Exclude stylesheet from page directive

J

Jonas

Hi

I have created a web site that uses themes. After publishing the web site I
tried to change the theme in the web.config file, but nothing was changed.
After checking the published aspx files I noticed that the compiler had
added my compile time theme to the page directive of each file:

theme="Theme1" stylesheettheme="Theme1" %>

Is there any way that I can stop this behaviour? I would like to be able to
change the current theme in the web.config of each installation, without
needing to update each aspx file and without having to change my local
config file before compiling.

/Jonas
 
J

James Irvine

Jonas said:
Hi

I have created a web site that uses themes. After publishing the web
site I tried to change the theme in the web.config file, but nothing was
changed.
After checking the published aspx files I noticed that the compiler had
added my compile time theme to the page directive of each file:

theme="Theme1" stylesheettheme="Theme1" %>

Is there any way that I can stop this behaviour? I would like to be able
to change the current theme in the web.config of each installation,
without needing to update each aspx file and without having to change my
local config file before compiling.

/Jonas


in web.config, this will override individual page settings:

<configuration>
<system.web>
<pages theme="ThemeName" />
</system.web>
</configuration>



this will give priority to the individual pages:

<configuration>
<system.web>
<pages styleSheetTheme="Themename" />
</system.web>
</configuration>




http://msdn.microsoft.com/en-us/library/0yy5hxdk.aspx
 
J

Jonas

Thanks. I don´t know much about web development. I "inherited" a project
with the following line in the configuration file:

<configuration>
<system.web>
<pages masterPageFile="~/MasterPage.master" theme="Theme1"
styleSheetTheme="Theme1">
</system.web>
</configuration>

If I remove 'styleSheetTheme="Theme1"', will that solve the problem?? I
tried to deploy like that, but the code theme="Theme1" was still copied to
all aspx files.

I tried to totally remove 'theme="Theme1" styleSheetTheme="Theme1"' from the
config file and after publishing I noticed that the theme references in the
individual aspx files were gone. After that I added the themes to the config
file at the production site and it all worked. So the problem seems to be
that the theme references are copied to the aspx files when deploying. Is
there no way to avoid this?

/Jonas
 
J

James Irvine

Jonas said:
Thanks. I don´t know much about web development.

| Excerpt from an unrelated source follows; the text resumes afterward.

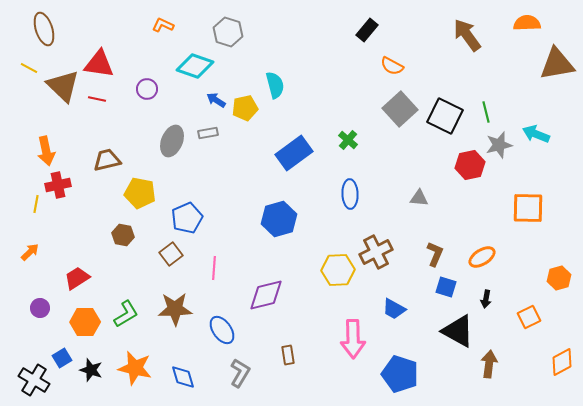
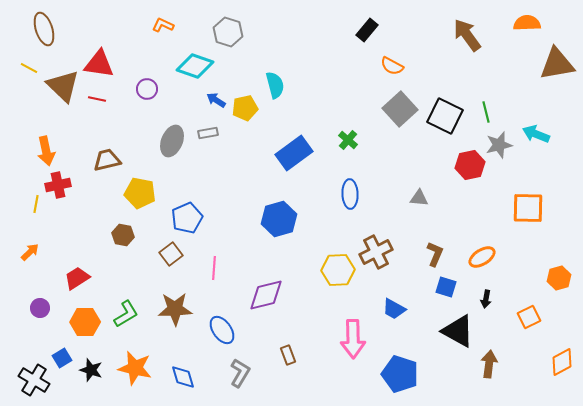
brown rectangle at (288, 355): rotated 12 degrees counterclockwise
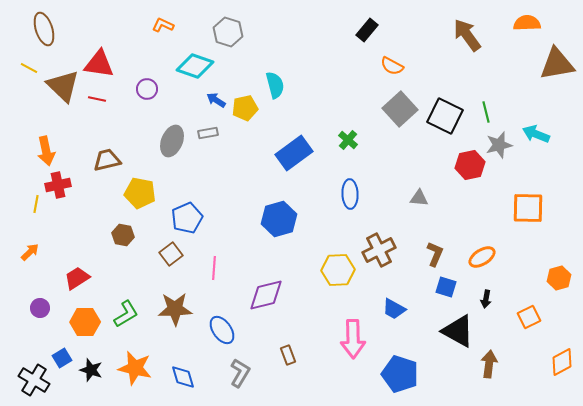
brown cross at (376, 252): moved 3 px right, 2 px up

I "inherited" a project
with the following line in the configuration file:

<configuration>
<system.web>
<pages masterPageFile="~/MasterPage.master" theme="Theme1"
styleSheetTheme="Theme1">
</system.web>
</configuration>

If I remove 'styleSheetTheme="Theme1"', will that solve the problem?? I
tried to deploy like that, but the code theme="Theme1" was still copied
to all aspx files.

I tried to totally remove 'theme="Theme1" styleSheetTheme="Theme1"' from
the config file and after publishing I noticed that the theme references
in the individual aspx files were gone. After that I added the themes to
the config file at the production site and it all worked. So the problem
seems to be that the theme references are copied to the aspx files when
deploying. Is there no way to avoid this?

/Jonas

I presume you're looking at the page source after the page is rendered?
I tested your setup on my machine and verified, yes, at rendering
time asp auto-generates code to include files associated with your
web.config specification.

For example, I had this in my web.config file:
<pages theme="PhotosTheme">


In my App_Themes\PhotosTheme directory I has these files:
monteStuff.css, photos.css and photos.skin


I had no reference in any web page to any theming, only in web.config.
But when the page gets rendered, the code behind shows asp dynamically
added this line:


<link href="App_Themes/PhotosTheme/monteStuff.css" type="text/css"
rel="stylesheet" /><link href="App_Themes/PhotosTheme/photos.css"
type="text/css" rel="stylesheet" />


So to answer your question, no, you can't avoid this by flipping a
switch. You avoid this indirectly by setting whatever combination of
web.config and individual page directives that work for you. That
determines what gets auto-generated.

I think web.config expects one or the other, but not both
styleSheetTheme=xxx and theme=xxx. So if you would like to, as you say,
apply a theme to the whole site without having to go change individual
pages, use <pages theme="PhotosTheme" in web.config.